A stretching and conveying device (1) for a green compact (6).
[Item 2]
A plurality of combinations of the first roll (2) and the second roll (4) are provided, and the sum of the radius of curvature of the first roll (2) and the radius of curvature of the second roll (4) in each combination is larger for combinations located downstream in the conveying direction.
A stretching conveying device (1) according to the first item.
[Third item]
Equipped with three or more stretching transport rolls including a first roll (2) and a second roll (4) that are arranged continuously in the transport direction and stretch while transporting the green compact (6),
When the stretching transport roll is arranged upstream in the transport direction than the first roll (2), the radius of curvature of the stretching transport roll is less than or equal to the radius of curvature of the first roll (2), and when the stretching transport roll is placed downstream in the transport direction than the second roll (4), the radius of curvature of the stretching transport roll is greater than or equal to the radius of curvature of the second roll (4).
A stretching and conveying device (1) according to the first or second item.
[Item 4]
The powder (8) contains predetermined particles and a binder component, and the content of the binder component is 20% by mass or less with respect to the total mass of the powder (8).
A stretching and conveying device (1) according to any one of the first to third items.
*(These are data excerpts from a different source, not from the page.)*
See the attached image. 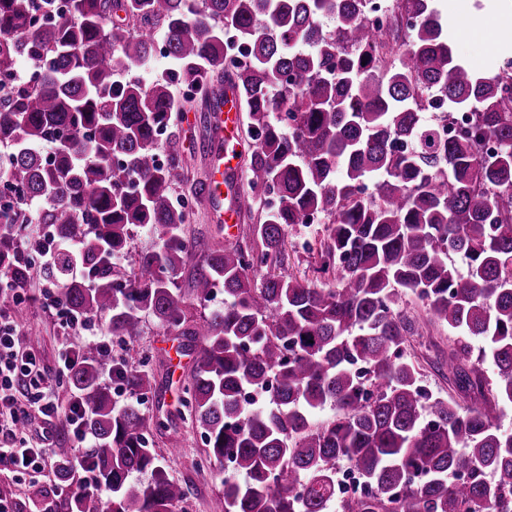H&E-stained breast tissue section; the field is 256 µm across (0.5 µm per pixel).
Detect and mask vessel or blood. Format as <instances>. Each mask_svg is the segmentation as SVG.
<instances>
[{"label": "vessel or blood", "instance_id": "b4317fda", "mask_svg": "<svg viewBox=\"0 0 512 512\" xmlns=\"http://www.w3.org/2000/svg\"><path fill=\"white\" fill-rule=\"evenodd\" d=\"M241 101L239 85H228L224 91L209 98L206 116L208 137L204 149L210 172L204 196L212 208L216 223L230 228L241 221V207L230 187L231 182L237 178L233 162L241 121Z\"/></svg>", "mask_w": 512, "mask_h": 512}]
</instances>
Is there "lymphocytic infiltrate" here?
<instances>
[{
	"label": "lymphocytic infiltrate",
	"mask_w": 512,
	"mask_h": 512,
	"mask_svg": "<svg viewBox=\"0 0 512 512\" xmlns=\"http://www.w3.org/2000/svg\"><path fill=\"white\" fill-rule=\"evenodd\" d=\"M24 301V296L16 293L10 304L0 306V467L35 477L53 464L50 425L58 414V404L42 359L25 343L15 317V306ZM34 413L46 424L37 439L24 430Z\"/></svg>",
	"instance_id": "obj_1"
}]
</instances>
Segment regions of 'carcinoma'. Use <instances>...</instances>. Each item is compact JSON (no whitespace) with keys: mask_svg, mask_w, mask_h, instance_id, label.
I'll list each match as a JSON object with an SVG mask.
<instances>
[{"mask_svg":"<svg viewBox=\"0 0 512 512\" xmlns=\"http://www.w3.org/2000/svg\"><path fill=\"white\" fill-rule=\"evenodd\" d=\"M53 2L0 0V289L39 278L111 336L134 339L149 318L180 340L194 365L177 412L204 437L224 512H512V433L498 425L512 406V67L469 68L431 0L392 4L379 30L377 0ZM159 31L172 68L120 80ZM216 73L247 103L248 184L278 204L248 225L253 247L206 252L190 304L177 277L193 202L174 195L179 156L158 157L173 87L207 95ZM430 110L466 128L446 138ZM315 219V264L284 274L289 232ZM34 224L54 235L52 269L36 268ZM136 228L157 247L128 264ZM73 264L87 280L68 279ZM408 293L425 317L401 306ZM434 328L448 332L449 397L407 352L415 337L435 345ZM103 366L89 339L68 375L92 447L79 473L73 449H55L63 512H177L189 489L141 408L154 374L112 363L137 395L119 402ZM271 385L265 404L242 402ZM343 461L363 485L348 498Z\"/></svg>","mask_w":512,"mask_h":512,"instance_id":"obj_1","label":"carcinoma"}]
</instances>
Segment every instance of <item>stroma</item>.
<instances>
[{"mask_svg":"<svg viewBox=\"0 0 512 512\" xmlns=\"http://www.w3.org/2000/svg\"><path fill=\"white\" fill-rule=\"evenodd\" d=\"M442 16L447 17L450 35L459 56L477 72L488 73L503 62L502 51L487 41L462 33V23L467 19H482L497 13L512 10V0H488L485 7H477L476 0H435ZM176 98L182 105L172 117L176 131L173 141L165 143V152H177L185 173L191 177L190 184L176 186V196L189 194L191 187L202 186L208 169L202 150L206 136L204 114L206 101L201 95L185 99L183 89H176ZM193 244L191 261L186 264L178 282L183 292H190L194 264L201 258L202 245L224 243V225L214 223L208 205L197 200L195 214L186 229ZM41 281H32L27 293L31 301L21 326L26 336L40 352L48 369H56L57 355L66 340L59 327L55 312L45 309L41 300ZM113 360L128 362L143 361L151 369L158 383L165 386L164 401L167 409H174L193 367V359L178 350L174 337L166 335L154 323H147L142 336L133 341L113 339ZM150 438L159 457L164 458L170 474L186 483L189 488L184 504L186 512H224L222 487L214 471L205 460L204 439L190 423L173 419L166 427L150 426ZM0 501L8 505L10 512H53L60 498L54 474L36 479L18 480L12 474L0 470Z\"/></svg>","mask_w":512,"mask_h":512,"instance_id":"35a3bbf8","label":"stroma"}]
</instances>
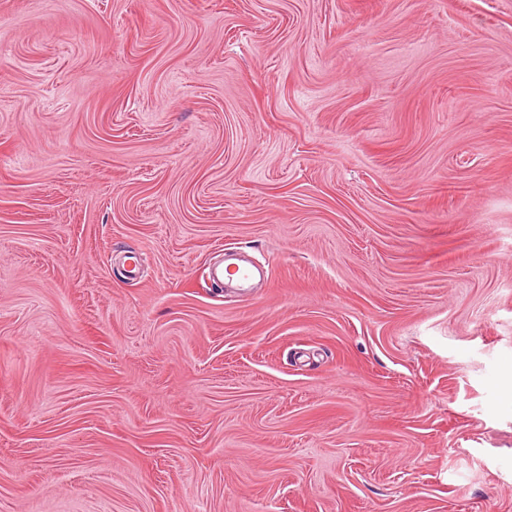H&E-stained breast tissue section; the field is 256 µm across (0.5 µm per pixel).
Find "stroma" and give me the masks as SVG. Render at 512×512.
<instances>
[{"instance_id": "stroma-1", "label": "stroma", "mask_w": 512, "mask_h": 512, "mask_svg": "<svg viewBox=\"0 0 512 512\" xmlns=\"http://www.w3.org/2000/svg\"><path fill=\"white\" fill-rule=\"evenodd\" d=\"M510 379L512 0H0V512H512Z\"/></svg>"}]
</instances>
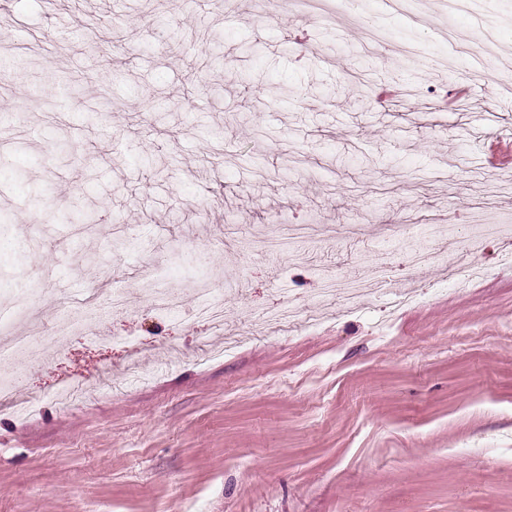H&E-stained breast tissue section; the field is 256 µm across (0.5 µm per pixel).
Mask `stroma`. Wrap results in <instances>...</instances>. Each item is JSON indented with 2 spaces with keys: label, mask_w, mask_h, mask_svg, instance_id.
<instances>
[{
  "label": "stroma",
  "mask_w": 512,
  "mask_h": 512,
  "mask_svg": "<svg viewBox=\"0 0 512 512\" xmlns=\"http://www.w3.org/2000/svg\"><path fill=\"white\" fill-rule=\"evenodd\" d=\"M6 6L0 300L48 289L27 334L77 313L58 296L104 301L48 363L28 354L39 403L0 412V512H512V162L484 148L512 145V0H487V34L443 0L413 19L386 0L322 17L289 0ZM84 13L105 40L71 39ZM373 28L395 52L368 47ZM446 30L480 54L452 56ZM488 69L466 107L441 109L456 73ZM381 80L408 96L376 103ZM45 185L52 209H93V232L46 224L22 242ZM403 222L412 235H386ZM291 224L313 226L307 244L254 249ZM118 232L120 257L101 256ZM395 248L434 259L404 273ZM149 261L182 299L161 318ZM326 271H381L386 291L350 314L317 294ZM206 286L224 291L223 324L193 316ZM289 298L292 327H256Z\"/></svg>",
  "instance_id": "35a3bbf8"
}]
</instances>
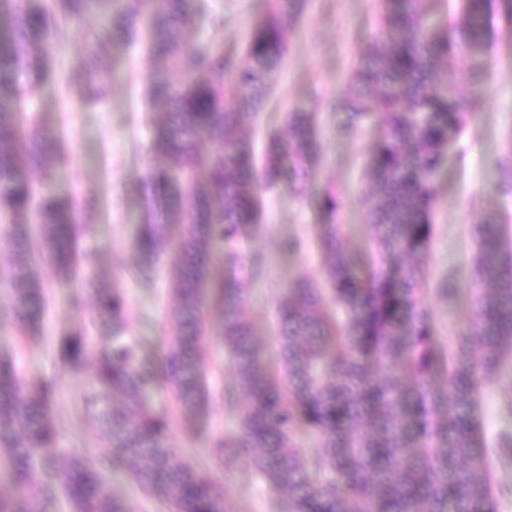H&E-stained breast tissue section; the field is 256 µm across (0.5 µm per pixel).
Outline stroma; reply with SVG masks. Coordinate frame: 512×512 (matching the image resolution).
<instances>
[{
  "mask_svg": "<svg viewBox=\"0 0 512 512\" xmlns=\"http://www.w3.org/2000/svg\"><path fill=\"white\" fill-rule=\"evenodd\" d=\"M224 14L222 34L199 23L186 33L187 47L218 42L243 46L250 25L260 13L259 0H215ZM74 41L56 48L54 64L60 76L40 85L32 109L43 125L61 137L64 163L53 183L63 198H92L96 207L87 216L78 240L80 252L93 254L91 265L80 267L77 278L63 283L49 265L39 271L47 285L48 306L42 332L27 341L16 338L13 329L0 327V357L15 360L27 379L55 374L60 391L54 416L62 423L58 446L63 454L73 450L94 451L101 432L86 409L87 377L72 376L54 363L50 345L56 336L77 328L95 335L90 305L75 307L76 294L99 283L123 288L128 299L130 331L143 343L142 355L156 360L165 332L174 319L172 285L159 277L153 290L139 288L134 243L140 217L146 208L145 173L161 164L153 138L157 117L150 110L144 90L150 81L166 77L165 64L138 45L106 49L99 78L108 88L107 97L84 104L78 90L82 70L76 58V42L101 37L98 15L90 14L69 23ZM379 27V0H309L288 41L286 64L278 76L258 122L250 134L256 147H263L267 129L281 126L284 115L298 108L321 113L322 154L318 173L308 191L335 188L340 199L339 219L351 227V244L368 251L363 226L361 197L368 186L366 160L378 135L373 123H365L355 135L339 128L336 113L324 102L345 95L349 73L360 52ZM480 109L464 133L448 149V163L436 182V234L428 255L431 279L456 275L467 279L476 242L472 226L486 213L498 216L512 233V193L500 183L502 154L512 139V0H491L489 51ZM264 222L242 245L244 254L261 252L270 257L265 281L252 285L247 314L261 338L271 341L282 287L300 277L320 275L317 240L322 217L310 206L306 193L280 187L263 195ZM303 240V250L286 253L282 244ZM440 335L451 326L465 324L470 316L468 298L457 303L424 290L422 295ZM489 439L512 434V379L502 378L483 389L479 397ZM232 420L222 404H213L196 433L174 422L169 444L177 459H190L204 472L210 471L207 447L210 433L230 428ZM227 512H270L274 497L252 467L237 459L224 467Z\"/></svg>",
  "mask_w": 512,
  "mask_h": 512,
  "instance_id": "obj_1",
  "label": "stroma"
}]
</instances>
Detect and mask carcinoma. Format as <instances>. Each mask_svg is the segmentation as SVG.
Wrapping results in <instances>:
<instances>
[{
  "mask_svg": "<svg viewBox=\"0 0 512 512\" xmlns=\"http://www.w3.org/2000/svg\"><path fill=\"white\" fill-rule=\"evenodd\" d=\"M436 2L380 0L378 38L353 67L350 92L327 103L345 114L348 133L369 118L380 128L362 198L374 252L367 260L350 248L335 189L311 199L322 216L327 287L305 278L288 283L272 355L245 316L249 289L215 274L214 257L221 251L233 265H246L247 280L262 279L266 258L243 261L236 252L261 224L258 190L316 173L315 112L288 113L262 161L250 137L239 135L265 107L307 0H265L239 51L185 49L184 33L196 21L224 28L209 0H0L7 18L0 29V219L13 257L0 325L15 327L23 340L39 335L46 293L37 256L61 282L78 271V229L92 203L54 194L58 137L36 121H18L29 96L54 76L51 58L70 40L68 19L102 12L114 46L146 32L151 54L173 73L147 87L160 110L156 145L164 166L147 175L153 199L136 247L141 287L153 286L170 228L183 227L180 259L169 271L176 319L158 364L140 358L127 296L115 286L93 289L97 342L83 331L57 339L55 362L74 374L95 355L86 402L104 432L101 450H75L60 467L52 411L58 379L28 382L0 361V456L18 488L0 492V512H57L60 492L72 512H131L108 490L112 470L129 474L167 512H226L218 476L177 460L167 444L171 411L192 425L218 399L238 413V427L212 437L210 452L221 468L228 459L245 460L280 493L271 512H498L497 500L512 496V488H494L490 475L493 449L512 451V436L490 443L477 402L480 388L512 359V249L495 215L475 225L477 288L469 322L445 356L421 298L435 180L479 105L488 49V0H465L460 18L441 29L425 22ZM103 48L94 41L77 49L88 102L105 95L94 69ZM458 58L469 62L466 92ZM202 136L211 148L199 146ZM209 308L220 317L206 329ZM220 353L236 385L218 393L205 367ZM160 390L174 409L156 405Z\"/></svg>",
  "mask_w": 512,
  "mask_h": 512,
  "instance_id": "cac0c4a2",
  "label": "carcinoma"
}]
</instances>
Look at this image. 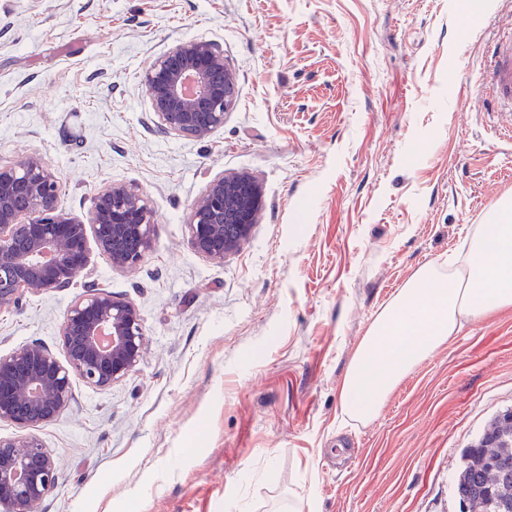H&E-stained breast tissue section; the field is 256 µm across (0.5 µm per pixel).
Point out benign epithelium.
Returning <instances> with one entry per match:
<instances>
[{
    "instance_id": "1",
    "label": "benign epithelium",
    "mask_w": 512,
    "mask_h": 512,
    "mask_svg": "<svg viewBox=\"0 0 512 512\" xmlns=\"http://www.w3.org/2000/svg\"><path fill=\"white\" fill-rule=\"evenodd\" d=\"M224 53L214 44L181 40L144 71L141 84L159 129L192 140L224 125L232 106ZM60 178L37 156L0 163V309L22 305L24 292H58L88 265V233L114 268L134 269L152 247L153 214L147 197L112 183L93 200L88 220L59 209ZM260 188L246 175L212 180L192 207L188 230L197 253L221 263L251 234ZM242 235L224 237V225ZM61 352L39 340L0 355V422L19 430L0 438V512H39L58 484L54 458L37 434L75 400L74 379L107 390L143 357L145 334L138 307L90 284L68 308Z\"/></svg>"
}]
</instances>
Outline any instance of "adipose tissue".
Instances as JSON below:
<instances>
[{
  "mask_svg": "<svg viewBox=\"0 0 512 512\" xmlns=\"http://www.w3.org/2000/svg\"><path fill=\"white\" fill-rule=\"evenodd\" d=\"M512 310V199L476 225L447 272L429 265L380 310L344 377V413L371 420L402 380L460 332L464 321Z\"/></svg>",
  "mask_w": 512,
  "mask_h": 512,
  "instance_id": "ef3b65f1",
  "label": "adipose tissue"
}]
</instances>
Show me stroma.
Returning <instances> with one entry per match:
<instances>
[{"mask_svg": "<svg viewBox=\"0 0 512 512\" xmlns=\"http://www.w3.org/2000/svg\"><path fill=\"white\" fill-rule=\"evenodd\" d=\"M512 0H0V161L35 154L60 207L143 192L151 250L0 309V355L58 348L88 282L136 304L146 349L39 431L61 478L41 512H459L453 464L512 408V311L465 322L377 416L341 386L382 307L447 268L512 196V140L472 89ZM215 43L224 125L161 132L141 76L175 41ZM253 177L250 239L216 263L187 228L210 181Z\"/></svg>", "mask_w": 512, "mask_h": 512, "instance_id": "1", "label": "stroma"}]
</instances>
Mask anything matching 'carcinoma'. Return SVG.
<instances>
[{
    "instance_id": "cac0c4a2",
    "label": "carcinoma",
    "mask_w": 512,
    "mask_h": 512,
    "mask_svg": "<svg viewBox=\"0 0 512 512\" xmlns=\"http://www.w3.org/2000/svg\"><path fill=\"white\" fill-rule=\"evenodd\" d=\"M452 494L461 512H512V408L492 416L461 450Z\"/></svg>"
}]
</instances>
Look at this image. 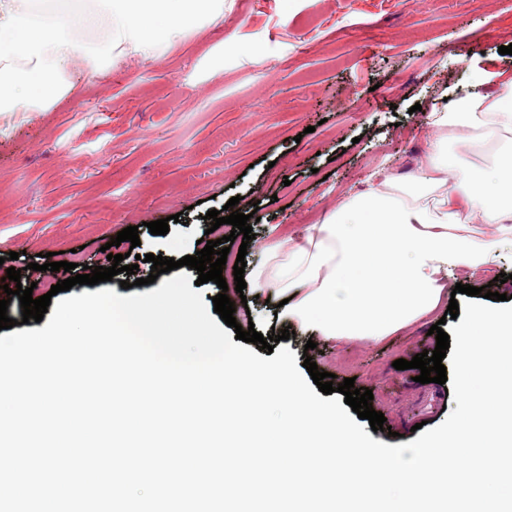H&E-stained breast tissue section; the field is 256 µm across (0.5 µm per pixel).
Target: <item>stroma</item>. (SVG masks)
Here are the masks:
<instances>
[{"label": "stroma", "mask_w": 512, "mask_h": 512, "mask_svg": "<svg viewBox=\"0 0 512 512\" xmlns=\"http://www.w3.org/2000/svg\"><path fill=\"white\" fill-rule=\"evenodd\" d=\"M231 2L160 58L129 57L99 78L74 64L70 94L49 111L0 117V257L18 253L34 296L46 292L44 272L29 268L38 254L92 267L132 249L178 260L205 234L229 235L205 215L235 196L239 212L258 217L244 248L255 264L270 225L291 237L377 169L414 173L428 113L462 89L496 93L479 71L512 76V55L498 52L512 44V0ZM164 218L168 233L150 234L148 222ZM129 226L140 246H113ZM448 283L512 296V257ZM428 330L311 350L300 331L286 346L371 390L389 426L372 438L398 446L416 423L436 427L456 407L444 386L393 366L435 349Z\"/></svg>", "instance_id": "35a3bbf8"}]
</instances>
The present disclosure can be used for a green compact stretching and conveying device.

1 stretching conveying device, 2 first roll, 4 second roll, 6 green compact, 8 powder, 10 extruder.

Claims

Equipped with a first roll and a second roll that convey a green compact in which powder is compressed into a sheet shape by sandwiching it between each other and rotating it, and stretching the green compact due to the difference in peripheral speed between them,
The second roll has a radius of curvature larger than the radius of curvature of the first roll, and is located downstream of the first roll in the conveying direction of the compact,
The green compact is supported and conveyed on the peripheral surface of the first roll, transferred to the second roll side at a position where the first roll and the second roll face each other, and is supported and conveyed on the peripheral surface of the second roll.
Stretching and conveying device for green compacts.
A plurality of combinations of the first roll and the second roll are provided, and the sum of the radius of curvature of the first roll and the radius of curvature of the second roll in each combination is greater for combinations located downstream in the conveying direction.
The stretching and conveying apparatus according to claim 1.
Three or more stretching transport rolls including the first roll and the second roll, which are arranged continuously in the transport direction and stretch while transporting the green compact,
When the stretched transport roll is arranged upstream in the transport direction than the first roll, the radius of curvature of the stretched transport roll is less than or equal to the radius of curvature of the first roll, and when the stretched transport roll is placed downstream in the transport direction than the second roll, the radius of curvature of the stretched transport roll is greater than or equal to the radius of curvature of the second roll.
3. The stretching and conveying apparatus according to claim 1 or 2.
The powder contains predetermined particles and a binder component, and the content of the binder component is 20% by mass or less with respect to the total mass of the powder.
The stretching and conveying apparatus according to any one of claims 1 to 3.